Laut einer Studie der Wirtschaftsuniversität Wien generierten die Top 100 innovativsten Unternehmen in Deutschland 2010 48,4 Prozent ihres Umsatzes mit Produktneuheiten und innovativen Verbesserungen. 86 Prozent dieser Firmen verzeichneten innerhalb von drei Jahren ein schnelleres Wachstum als der Marktdurchschnitt. Doch woher kommt dieser Erfolg?
Beim Thema Innovation liegt die Assoziation zu Start-Ups, kreativen Werbeagenturen oder IT-Firmen nahe. Doch Neuerungen haben nichts mit dem Alter, der Größe oder Reputation eines Unternehmens zu tun, sondern mit der Flexibilität der Mitarbeiter im Umgang mit neuen Ideen. Vorstand und Firmenchefs sind die treibende Kraft, um die Umsetzung der generierten Ideen zu initiieren. Unternehmen, die ein effektives Innovationsmanagement betreiben, agieren viel strategischer am Markt und sichern sich Wettbewerbsvorteile. Um dieses Ziel zu erreichen, sollten die folgenden Phasen durchlaufen werden:
Welche Ziele verfolgt das Unternehmen? Wohin soll es gehen? Wo liegen interne Probleme?
Sollen Services oder Produkte verbessert werden? Wird eine neue Technologie auf den Markt gebracht? Ideen-Sammlung von Kunden, Mitarbeitern etc.
Erfolgsversprechende Ideen werden gefiltert und systematisch erfasst
Passende Innovationsmodelle festlegen
Wer setzt welche Aufgaben um? Wie informiere ich alle Mitarbeiter über Ideen und Veränderungen?

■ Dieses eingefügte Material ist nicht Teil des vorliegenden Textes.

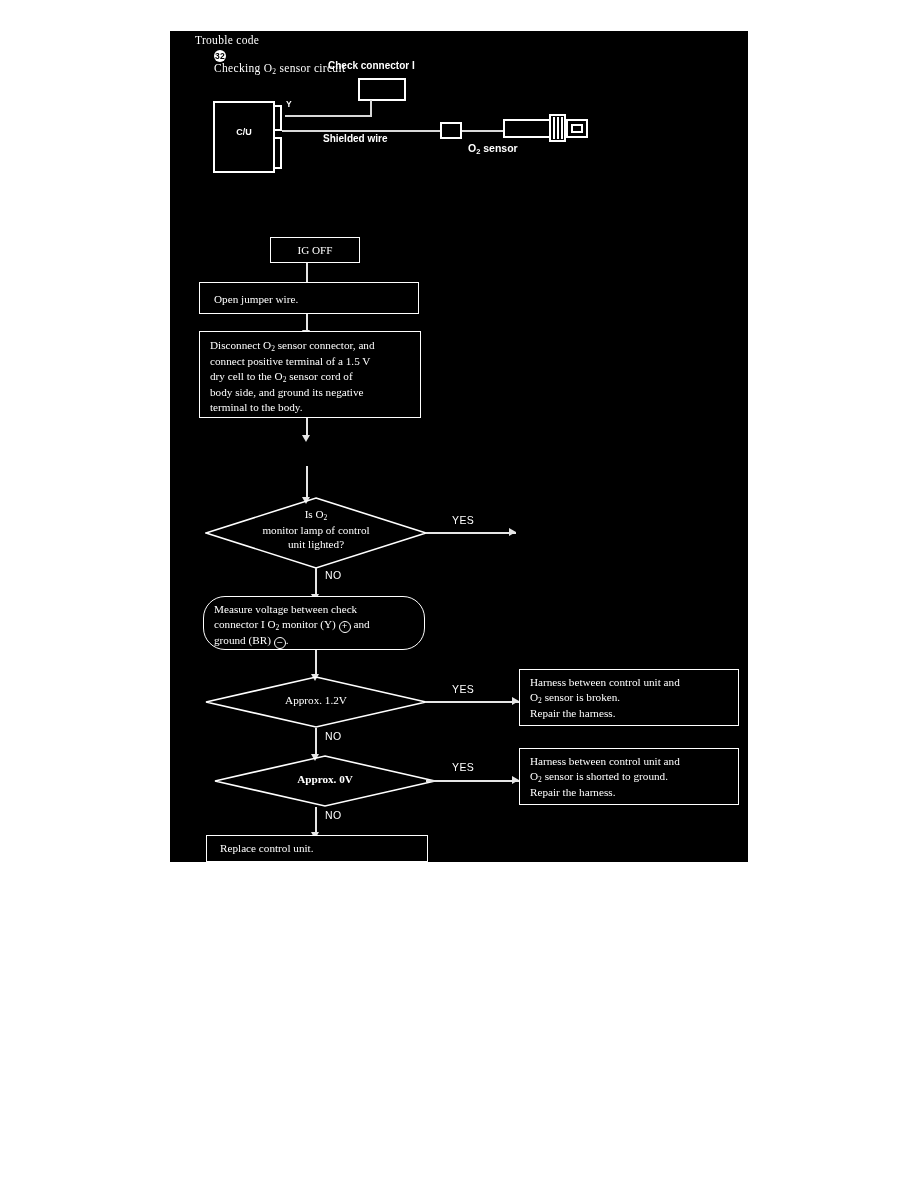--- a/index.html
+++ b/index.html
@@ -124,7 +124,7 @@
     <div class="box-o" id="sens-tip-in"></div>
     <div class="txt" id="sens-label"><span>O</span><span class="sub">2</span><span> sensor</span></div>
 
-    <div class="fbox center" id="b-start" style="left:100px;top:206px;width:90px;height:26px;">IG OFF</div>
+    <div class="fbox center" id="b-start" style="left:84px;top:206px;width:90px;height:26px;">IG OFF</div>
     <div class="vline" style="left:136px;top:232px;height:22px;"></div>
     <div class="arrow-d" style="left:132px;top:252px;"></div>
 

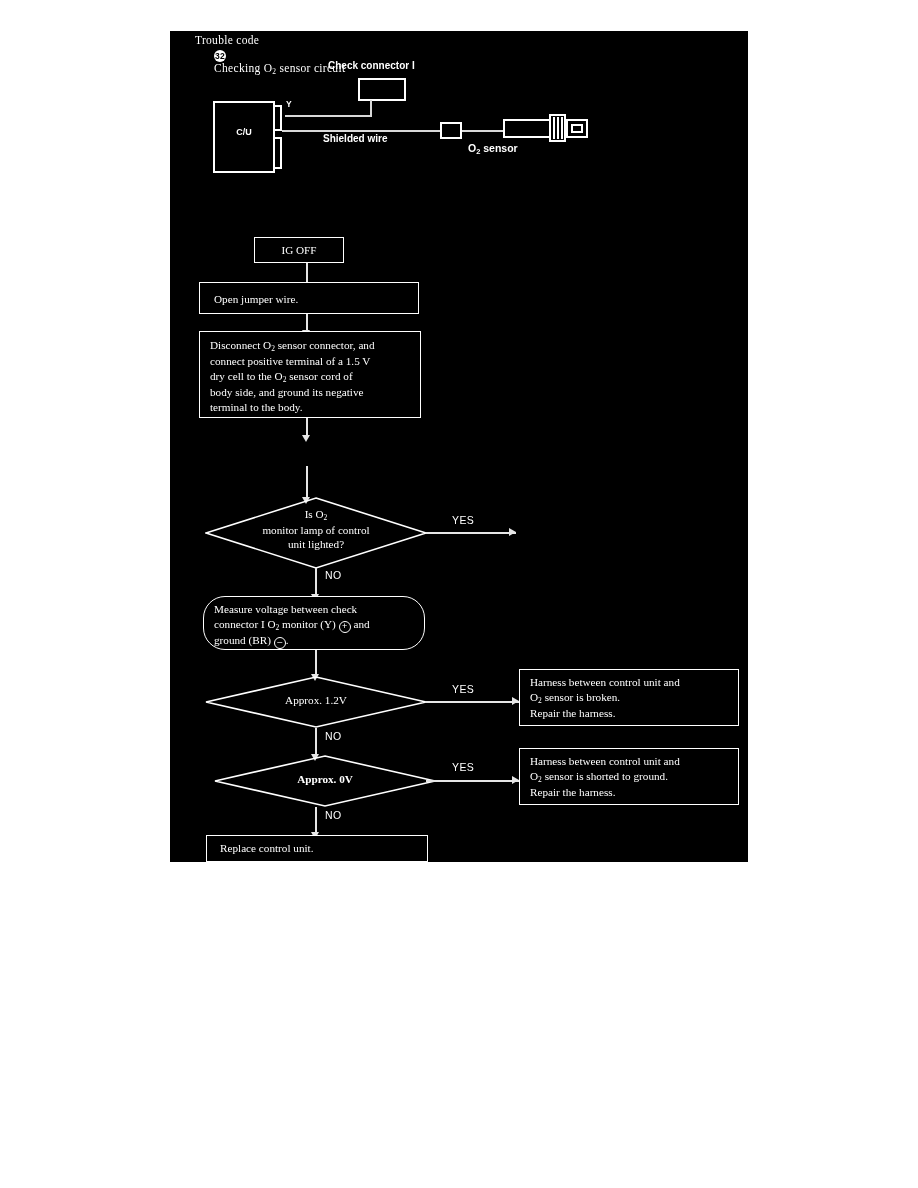--- a/index.html
+++ b/index.html
@@ -128,7 +128,7 @@
     <div class="vline" style="left:136px;top:232px;height:22px;"></div>
     <div class="arrow-d" style="left:132px;top:252px;"></div>
 
-    <div class="fbox" id="b-jumper" style="left:29px;top:251px;width:220px;height:32px;padding-top:9px;padding-left:14px;">Open jumper wire.</div>
+    <div class="fbox" id="b-jumper" style="left:29px;top:251px;width:220px;height:32px;padding-top:14px;padding-left:14px;">Open jumper wire.</div>
     <div class="vline" style="left:136px;top:283px;height:19px;"></div>
     <div class="arrow-d" style="left:132px;top:299px;"></div>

Gewähltes Modell innerhalb von Projekten oder Bestandsprozessen umsetzen
Bei Produktneuerungen werden diese auf dem Markt platziert
Viele Betriebe erkennen die Notwendigkeit von Innovationen, entwickeln aber trotzdem keine Neuheiten. Der Weg von der Idee zur Umsetzung bedeutet immer einen stetig andauernden Prozess. Von Mitarbeitern, Partnern oder Lieferanten wird dies oft als Störung wahrgenommen. Eine offene Kommunikation zu den Vorteilen der Innovation kann Abhilfe schaffen. Innovative Unternehmen arbeiten ständig an ihrem Geschäftsmodell, suchen sich neue Kooperations-Partner oder richten ihre Produktpalette neu aus.

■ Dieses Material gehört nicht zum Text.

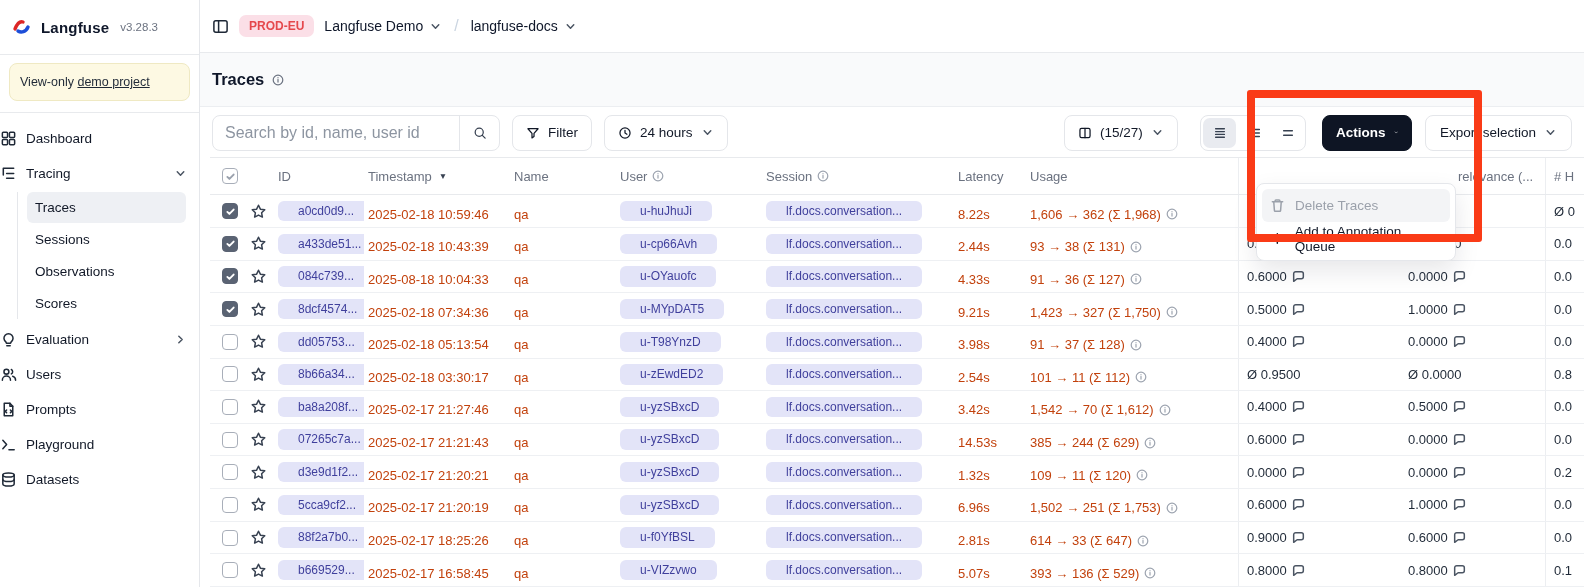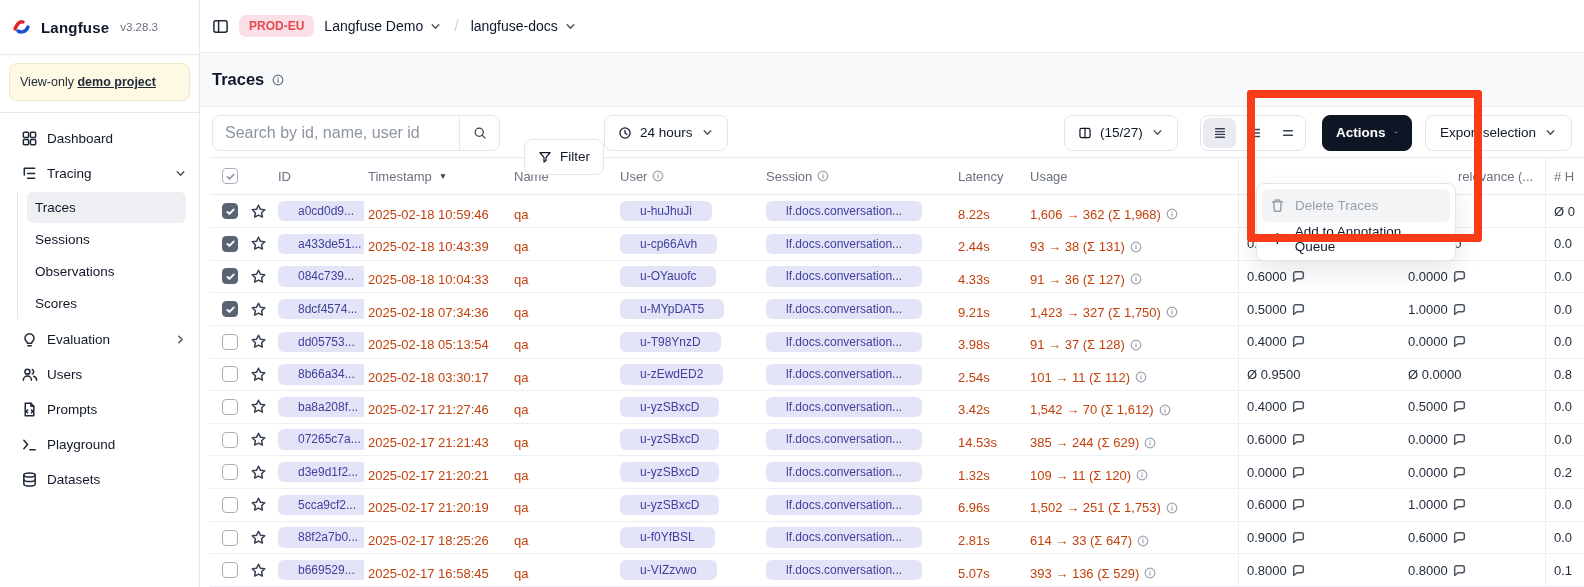--- a/index.html
+++ b/index.html
@@ -16,7 +16,7 @@
   .logo-ver { font-size:11.5px; color:#6b7280; margin-left:2px; }
   .banner-wrap { padding:8px 9px 11px; border-bottom:1px solid #e8eaed; }
   .banner { background:#fdf9e3; border:1px solid #efe9c3; border-radius:8px; padding:11px 10px; font-size:12.5px; color:#1f2937; }
-  .banner a { color:#1f2937; text-decoration:underline; font-weight:700; }
+  .banner a { color:#1f2937; text-decoration:underline; font-weight:400; }
   .goto-row { margin:13px 9px 4px; height:34px; display:flex; align-items:center; gap:9px; padding:0 6px; border-radius:6px; color:#374151; cursor:pointer; }
   .goto-row .lbl { font-size:13.5px; color:#4b5563; }
   .kbd { margin-left:auto; border:1px solid #d8dce1; border-radius:6px; font-size:10.5px; color:#4b5563; padding:3px 6px; background:#fff; }

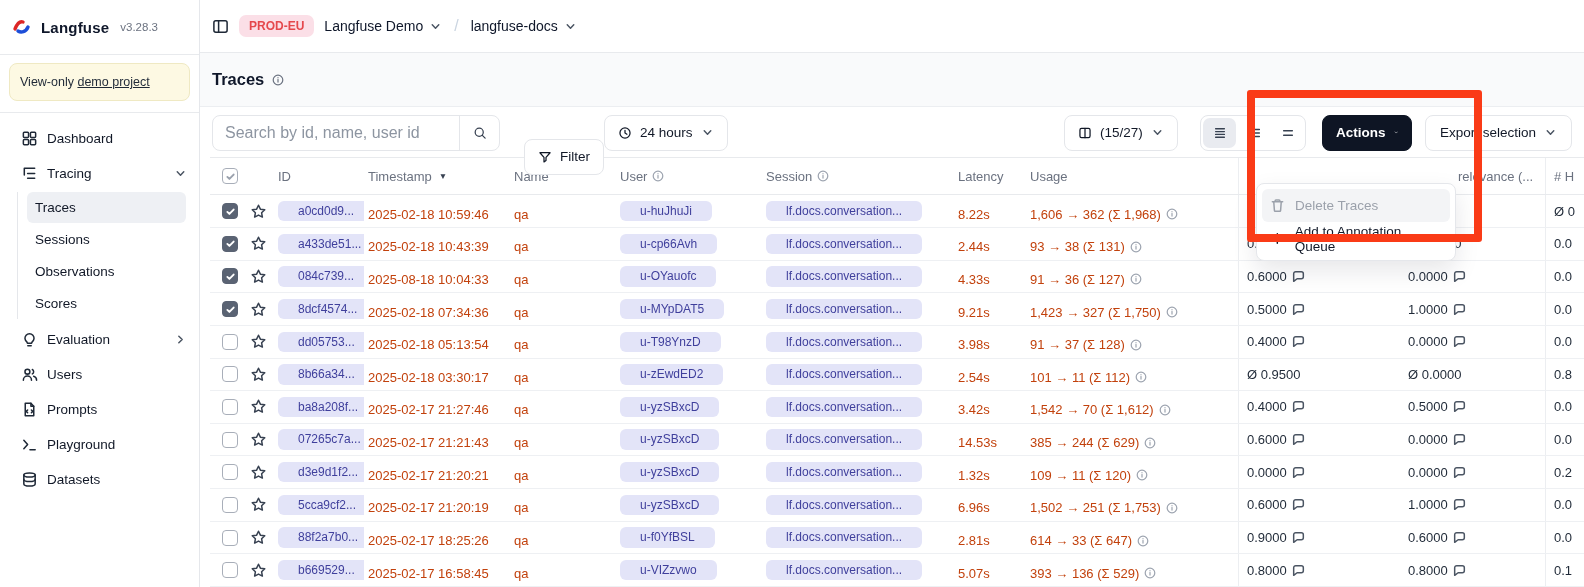--- a/index.html
+++ b/index.html
@@ -21,7 +21,7 @@
   .goto-row .lbl { font-size:13.5px; color:#4b5563; }
   .kbd { margin-left:auto; border:1px solid #d8dce1; border-radius:6px; font-size:10.5px; color:#4b5563; padding:3px 6px; background:#fff; }
   nav { padding:8px 0 0; }
-  .nav-item { height:34px; display:flex; align-items:center; gap:9px; padding:0 12px 0 21px; font-size:13.5px; color:#111827; cursor:pointer; margin-bottom:1px; }
+  .nav-item { height:34px; display:flex; align-items:center; gap:9px; padding:0 12px 0 0; font-size:13.5px; color:#111827; cursor:pointer; margin-bottom:1px; }
   .nav-item .chev { margin-left:auto; color:#4b5563; }
   .sub-wrap { margin:2px 0 3px 17px; border-left:1px solid #e5e7eb; padding-left:9px; }
   .sub-item { height:31px; display:flex; align-items:center; padding:0 8px; margin:1px 13px 1px 0; border-radius:6px; font-size:13.5px; color:#111827; cursor:pointer; }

Innovative Unternehmen reagieren auf die Kreativität ihrer Mitarbeiter. Die Ideen der Angestellten müssen nicht, aber können zu einer Umsetzung führen. Langjährige Mitarbeiter können ihre Erfahrungen gut einfließen lassen, z.B. zu einem bewährten Produkt, das neu entwickelt wird. Um innovativen Input anzukurbeln, sollten Firmen die Arbeitsumgebung nutzen. Ein gutes Arbeitsklima schafft Kreativität: Der richtige Einsatz von Equipment, Lounges zum Austausch und Freizeitangeboten motiviert Ihre Mitarbeiter.
Viele Unternehmen setzen in ihrem Innovationsmanagement noch falsche Schwerpunkte: Neuerungen werden zu eng an einen bestimmen Kunden ausgerichtet, so dass die Übertragung auf die restlichen Kundenmärkte nicht funktioniert. Innovation ist Teil eines großen Ganzen, es kommt nicht nur auf neue Markteinführungen und aktuelle Technologien an. Zu jedem innovativen Unternehmen gehören ein funktionierender Vertrieb, Logistik und vor allem die Wirtschaftlichkeit. Zukunftsfähig wird ein Unternehmen, indem es Innovationen als Kernaspekt verinnerlicht: Mehr Umsatz, weniger Kosten, mehr Wachstum.